Love is Selfish
The thing that really alerted me as to my true feelings was the arrival of Ms. Mary Mortasan. The instant she arrived I felt something; Watson was thinking about her, and when I asked he merely confirmed it. Then I was even more confused, I now was angry at her, and at him, but I didn't get why. Their relationship deepened and I got angrier. I was confused, as I said before; I had these feelings of caring and protectiveness that I felt had no root. Then there was this anger, this jealousy, I got angry at her, but there was a mystery to solve so I focused my attention on that. I was worried that Watson would notice my absent mindedness, but it was normal enough that he ignored it.
In the darkness of the case I saw their hands reach out to each other's, I tried to feel happy for Watson he had found love, when it hit me, I had also found love, in one that did not, could not love me back. It was then that I realized my hand longed for Watson's too. Yet I knew I could not, would not reach out to him, for my honor and his. I forced myself to smile and contented myself with giving him simple words of caution. He of course, as I had expected, did not change his opinion, and why should he. But love is selfish, very selfish; I wanted him all to myself.
But knowing what this feeling was didn't make me any less confused as you would think, it made me more so. As I said before, I had never felt love before this so I had no idea how to protect myself from it, let alone control it. The case of The Sign of Four had ended so I spent all of my time studying all the evidence I had of the emotion. But my research was temporarily halted by the announcement that Watson was planning to marry Miss Mortasan!

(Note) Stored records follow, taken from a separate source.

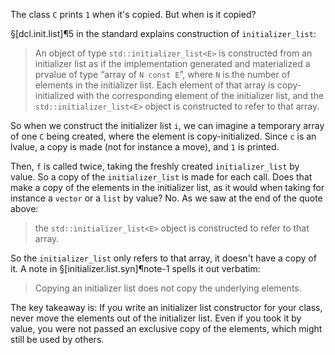 The class `C` prints `1` when it's copied. But when is it copied?

§[dcl.init.list]¶5 in the standard explains construction of `initializer_list`:
> An object of type `std::initializer_list<E>` is constructed from an initializer list as if the implementation generated and materialized a prvalue of type “array of `N const E`”, where `N` is the number of elements in the initializer list. Each element of that array is copy-initialized with the corresponding element of the initializer list, and the `std::initializer_list<E>` object is constructed to refer to that array.

So when we construct the initializer list `i`, we can imagine a temporary array of one `C` being created, where the element is copy-initialized. Since `c` is an lvalue, a copy is made (not for instance a move), and `1` is printed.

Then, `f` is called twice, taking the freshly created `initializer_list` by value. So a copy of the `initializer_list` is made for each call. Does that make a copy of the elements in the initializer list, as it would when taking for instance a `vector` or a `list` by value? No. As we saw at the end of the quote above:

> the `std::initializer_list<E>` object is constructed to refer to that array.

So the `initializer_list` only refers to that array, it doesn't have a copy of it. A note in §[initializer.list.syn]¶note-1 spells it out verbatim:

> Copying an initializer list does not copy the underlying elements.

The key takeaway is: If you write an initializer list constructor for your class, never move the elements out of the initializer list. Even if you took it by value, you were not passed an exclusive copy of the elements, which might still be used by others.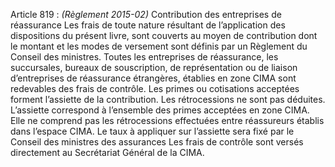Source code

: Article 819 : _(Règlement 2015-02)_ Contribution des entreprises de réassurance
Les frais de toute nature résultant de l’application des dispositions du présent livre, sont couverts au moyen de contribution dont le montant et les modes de versement sont définis par un Règlement du Conseil des ministres.
Toutes les entreprises de réassurance, les succursales, bureaux de souscription, de représentation ou de liaison d’entreprises de réassurance étrangères, établies en zone CIMA sont redevables des frais de contrôle.
Les primes ou cotisations acceptées forment l’assiette de la contribution. Les rétrocessions ne sont pas déduites. L’assiette correspond à l’ensemble des primes acceptées en zone CIMA. Elle ne comprend pas les rétrocessions effectuées entre réassureurs établis dans l’espace CIMA.
Le taux à appliquer sur l’assiette sera fixé par le Conseil des ministres des assurances Les frais de contrôle sont versés directement au Secrétariat Général de la CIMA.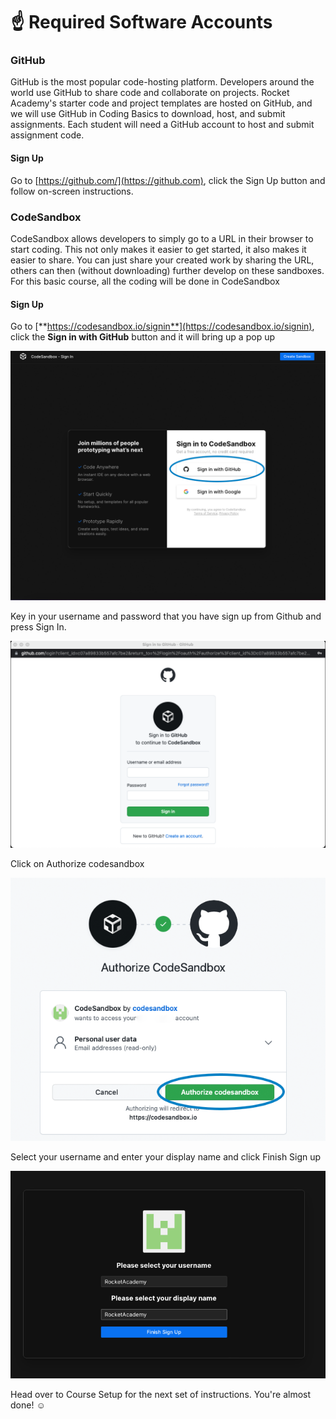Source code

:# ☝ Required Software Accounts

### GitHub

GitHub is the most popular code-hosting platform. Developers around the world use GitHub to share code and collaborate on projects. Rocket Academy's starter code and project templates are hosted on GitHub, and we will use GitHub in Coding Basics to download, host, and submit assignments. Each student will need a GitHub account to host and submit assignment code.

#### **Sign Up**

Go to [https://github.com/](https://github.com), click the Sign Up button and follow on-screen instructions.

### CodeSandbox

CodeSandbox allows developers to simply go to a URL in their browser to start coding. This not only makes it easier to get started, it also makes it easier to share. You can just share your created work by sharing the URL, others can then (without downloading) further develop on these sandboxes.\
For this basic course, all the coding will be done in CodeSandbox

#### **Sign Up**

Go to [**https://codesandbox.io/signin**](https://codesandbox.io/signin), click the **Sign in with GitHub** button and it will bring up a pop up

![Signing up for CodeSandbox with GitHub](../../.gitbook/assets/CodeSandboxSignUp.png)

Key in your username and password that you have sign up from Github and press Sign In.

![Enter your GitHub Username and password](<../../.gitbook/assets/image (6).png>)

Click on Authorize codesandbox

![Authorizing CodeSandbox](<../../.gitbook/assets/Authorize CodeSandBox.png>)

Select your username and enter your display name and click Finish Sign up

![Select username and Finish Sign up](<../../.gitbook/assets/image (8).png>)

Head over to Course Setup for the next set of instructions. You're almost done! :relaxed:
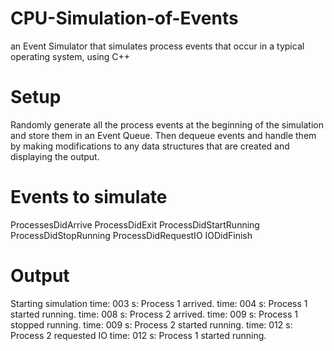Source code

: # CPU-Simulation-of-Events
 an Event Simulator that simulates process events that occur in a typical operating system, using C++
# Setup
Randomly generate all the process events at the beginning of the simulation and store
them in an Event Queue. Then  dequeue events and handle them by making
modifications to any data structures that are created and displaying the output. 
# Events to simulate
ProcessesDidArrive
ProcessDidExit
ProcessDidStartRunning
ProcessDidStopRunning
ProcessDidRequestIO
IODidFinish

# Output 
Starting simulation
time: 003 s: Process 1 arrived.
time: 004 s: Process 1 started running.
time: 008 s: Process 2 arrived.
time: 009 s: Process 1 stopped running.
time: 009 s: Process 2 started running.
time: 012 s: Process 2 requested IO
time: 012 s: Process 1 started running.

I knew it was coming, I had known since they had fallen for each other in the case where they met. My awareness as to what was to come still did not prepare me for the announcement. I was looking through my files for records on love; I had nothing to do with no case, so I returned to my obsession, when Watson, who had been out all day returned with her. I welcomed them in and continued my search as they sat. Watson was the first to speak;
"I wasn't aware you were working on a case."
"I'm not, I have to find something to do in the meantime," I grimaced, but continued "and I decided to review old cases and records of people to sharpen my knowledge." It wasn't a complete lie…
Watson nodded in response "I'm glad you've found something to keep you preoccupied instead of taking up the needle. " He gave that heart melting smile of his, and then continued "It's good that I can leave you with knowledge that you'll be okay."
I almost screamed, he was leaving me, thoughts rushed through my head too fast for me to comprehend them, I was angry, and I knew it was her fault. But I couldn't do anything, I lamely realized; Watson's happiness had become more important to me than my own. I couldn't selfishly keep him away from the girl he loved; anyway, it would be very suspicious. Of course I would congratulate him; I would participate no matter how much I wanted to be in her place (minus the dress of course). I managed an "okay" after quite the pause; I had to get all my emotions under control first.
"Holmes, is something the matter?" Watson asked nervously
"Nothing at all." I faked a smile, thank goodness I was so used to acting; I wanted to tell him to call it off, for me, for us, but I wouldn't, I couldn't.
"As long as you're okay…" He then released a smile so broad that I thought for a moment that it was fake "We're engaged!" he then held out her right hand and showed me the engagement ring.
The announcement nearly knocked me off my feet, it was as I had expected, but previously I still had hope. I gave a slight frown "Congratulations, I fear you didn't heed my advice though…" I managed to smile slightly despite my situation.
"Well of course I didn't, one can't hide form true love."
"Oh well… I suppose you'll be leaving soon…" I asked nervously, deep in sad thought, he was right, one can't hide from true love...
"Well, first there will be the wedding, of course."
I sighed, will this pain ever end, I thought, "I assume you want me to attend…" I tried to decide if I should.
"I was actually wondering if you would be the best man." Watson asked nervously "I know what you think of such things, so I'll understand if you would decline, but it really would mean the world to me."
It obviously doesn't mean enough, I thought, but I chased the thoughts away. I had to do it, Watson was my only friend, and I was his closest. I braced myself and answered "I would be honored, my dear friend."
He smiled "Thank you, I owe you."
I was tempted to say yes you do, but my feelings of for him forbade me again to ruin his moment. He seemed so happy, and it made me feel amazing to see his face light up. They left for further wedding plans and I was left to my thoughts. I would miss him so much, but his happiness was so amazing to behold. My mechanical mind of science had fallen to the unexplainable of feeling. And I had the feeling that this wasn't technically legal in this case.